Holl: Es ist angedacht, zeitversetzt zu arbeiten. Man wird versuchen, das eine Gewerk in die Bauphase zu bringen, während man das andere planerisch vorbereitet. Wir wollen dieses Jahr einen Auftakt mit der Sanierung des Dachs und/oder den Sanitäranlagen schaffen.
Wie lang dauert die Sanierung?
Holl: Wir müssen laut Förderrichtlinien Ende 2022 fertig sein und Ende 2023 abgerechnet haben. Das ist ein straffer Zeitplan.
Sie haben inzwischen öfter angedeutet, dass sich bei der Standortsuche für ein neues Pflegeheim eine Lösung abzeichnet. Wie sieht die aus?
Holl: Von privater Seite wurde ein Grundstück als potenzieller Standort angeboten und die Bereitschaft als Investor tätig zu werden signalisiert. Inwieweit eine Realisierung an dem Standort machbar ist, wird derzeit geprüft.
Durch das Neubaugebiet "Hartäcker" und andere kleinere Wohnbauprojekte kommen immer mehr Einwohner hinzu. Wie stark wird die Stadt in den nächsten Jahren wachsen?

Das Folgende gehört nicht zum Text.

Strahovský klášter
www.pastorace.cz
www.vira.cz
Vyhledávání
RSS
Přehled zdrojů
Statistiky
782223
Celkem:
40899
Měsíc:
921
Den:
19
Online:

Holl: Durch das Neubaugebiet kommen etwa 250 bis 300 Einwohner hinzu. Es kann auch Effekte durch das Sanierungsgebiet Schmidhausen geben, die ich noch nicht genau bemessen kann. Auch der demografische Wandel spielt eine Rolle. In altersbedingt frei werdende Einfamilienhäuser, welche von einer oder zwei Personen bewohnt wurden, ziehen häufig Familien mit mehreren Kindern.
Reicht die vorhandene Infrastruktur auf Dauer aus?
Holl: Sicher nicht in allen Bereichen. Bei der Kinderbetreuung wird es in jedem Fall mehr Bedarf geben - auch in der Kernzeitbetreuung der Grundschule.
Gibt es noch weitere Pläne für Baugebiete und damit für mehr Wachstum? Die Nachfrage wäre ja da.
Holl: Nun sollten erst einmal die Projekte abgearbeitet werden, die wir angestoßen haben. Die Herausforderung ist, die Balance hinzubekommen zwischen Wachstumsdruck und dem Erhalt der Lebensqualität und der Identität der Stadt. Eine Notwendigkeit, über die im Raum stehenden Vorhaben hinaus noch weitergehende Wachstumsziele auszurufen, sehe ich aktuell nicht.